The Mussel Feast – Birgit Vanderbeke (1990 trans. Jamie Bulloch 2013 Peirene) 105 pages
Trigger warning: discussion of domestic violence
Peirene Press are one of my favourite publishers, with a focus on European contemporary novellas which so far have given me some wonderful reading experiences. The Mussel Feast is no exception, as it carefully and precisely builds a picture of a family tyrannised by the father, over the course of one evening.
Narrated by the teenage daughter of the family as she prepares the titular celebratory meal alongside her mother and brother, they await the return of their father who has bagged a promotion. The daughter doesn’t much like mussels, but it is how the family traditionally celebrates.
“Anyway, the noise came from the pot and as I glanced over I couldn’t help looking at the clock, too: it said three minutes past six. And at that moment my mood changed abruptly. I stared at the noisy pot […] it was a distinctly strange noise, which made me feel creepy; we were already twitchy and nervous, and now there was this noise.”
The father is late back, and the narrator reflects on what is happening that evening and on what has gone before:
“He couldn’t stand my mother’s knackered face, and so she switched to her after-work face, which she would paint on quickly in the bathroom at half-past five, before my father came home. But this after-work face only lasted for an hour and needed reapplying.”
Everyone in the family remains unnamed, fitting with thesense that they are all trying to fulfil a role for the father and that who they actually are is of secondary importance:
“We all had to switch for my father, to become a proper family as he called it, because he hadn’t had a family, but he had developed the most detailed notion of what a proper family should be like, and he could be extremely sensitive if you undermined these notions.”
The father is a deeply inadequate man, ashamed of his past in the GDR, and trying to convince his family of his superiority. His children don’t conform to gender stereotypes which annoys him. His wife isn’t pretty enough by his standards. The fact that he squanders their money and is fairly useless all round, is by-the-by:
“My mother earned money and did menial work, boiling the nappies in a huge pot, and cooking and shopping and children, all of which drove him nuts; my father was not cut out for such trivial jobs , and back then we would have frozen if my mother hadn’t lugged sacks of coal.”
By the time the following passage came I already had a clear idea of what was going on in this family, but I still found the matter-of-fact tone in describing such abuse truly shocking:
“He was extremely assured in his taste; he didn’t like his taste being questioned. I couldn’t bear the wall unit, as I told them that evening, due to my head having been smashed against it on a number of occasions.”
The tension in the novella builds expertly as, like the family, we wait for the father to return. The ending is ambiguous, but we know there are huge ramifications, because at the start of the novella the narrator tells us:
“what came in the wake of our abortive feast was so monumental that none of us have got over it yet”

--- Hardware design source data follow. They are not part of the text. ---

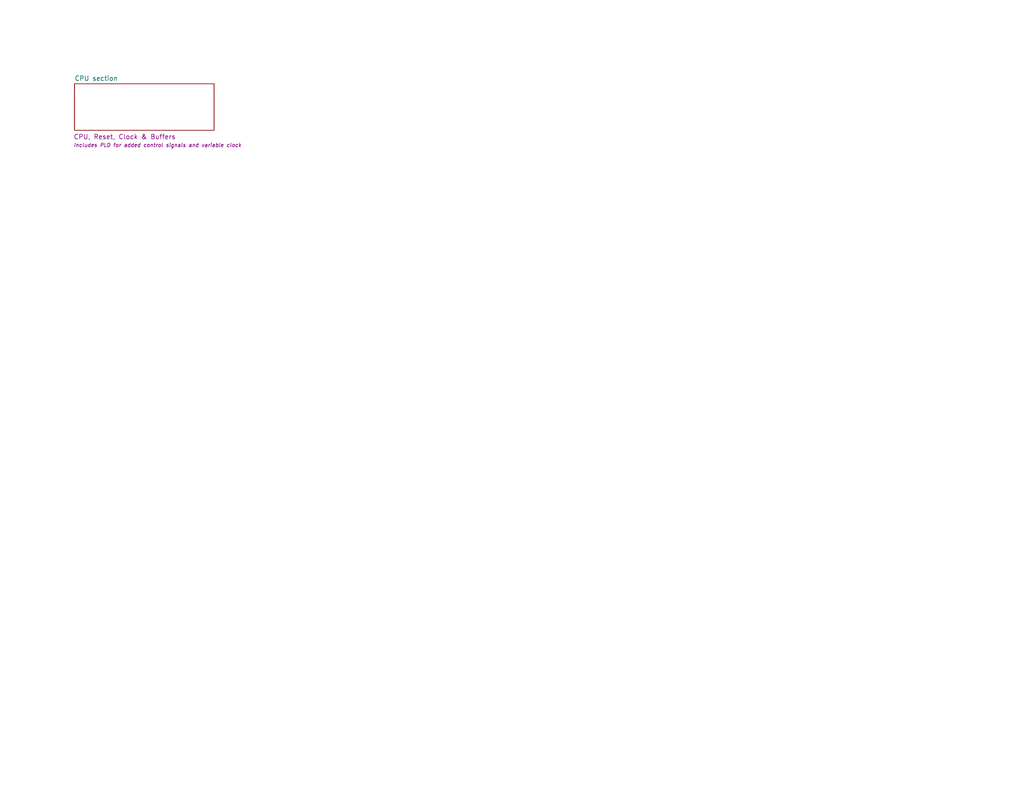
<source format=kicad_sch>
(kicad_sch
	(version 20231120)
	(generator "eeschema")
	(generator_version "8.0")
	(uuid "5aeeb5e8-9d85-437a-bcb8-c2a3d321d580")
	(paper "USLetter")
	(title_block
		(title "LogicSpark'09 Revisited")
		(date "2025-03-01")
		(rev "2.0")
		(company "Frédéric \"MicroHobbyist\" Segard")
		(comment 1 "https://microhobbyist.com/")
	)
	(lib_symbols)
	(sheet
		(at 20.32 22.86)
		(size 38.1 12.7)
		(stroke
			(width 0.1524)
			(type solid)
		)
		(fill
			(color 0 0 0 0.0000)
		)
		(uuid "09cbd9d8-b4d6-483c-bf1a-da195c518008")
		(property "Sheetname" "CPU section"
			(at 20.32 22.1484 0)
			(effects
				(font
					(size 1.27 1.27)
				)
				(justify left bottom)
			)
		)
		(property "Sheetfile" "CPU.kicad_sch"
			(at 20.32 36.1446 0)
			(effects
				(font
					(size 1.27 1.27)
				)
				(justify left top)
				(hide yes)
			)
		)
		(property "Title" "CPU, Reset, Clock & Buffers"
			(at 20.066 37.338 0)
			(do_not_autoplace yes)
			(effects
				(font
					(size 1.27 1.27)
				)
				(justify left)
			)
		)
		(property "More" "Includes PLD for added control signals and variable clock"
			(at 20.066 39.624 0)
			(effects
				(font
					(size 1.016 1.016)
					(italic yes)
				)
				(justify left)
			)
		)
		(instances
			(project "Episode 1 - The 6309 basics and more"
				(path "/5aeeb5e8-9d85-437a-bcb8-c2a3d321d580"
					(page "2")
				)
			)
		)
	)
	(sheet_instances
		(path "/"
			(page "1")
		)
	)
)

</source>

Birgit Vanderbeke wrote this just before the fall of the Berlin Wall because “I wanted to understand how revolutions start.” In The Mussel Feast, it is a long time coming and also a matter of a few moments:
“Suddenly I no longer wanted him to come home, […] Mum looked at me, not as horrified as I’d expected, but with her head to one side, and then she smiled and said, well, we’ll see, and she didn’t sound as if she’d find it surprising or even terrible if he didn’t come home.”
The Mussel Feast has become a set text in Germany and deservedly so – the domestic setting is completely compelling but also has wider resonance which it carries lightly, the metaphorical never undermining the portrayal of abuse.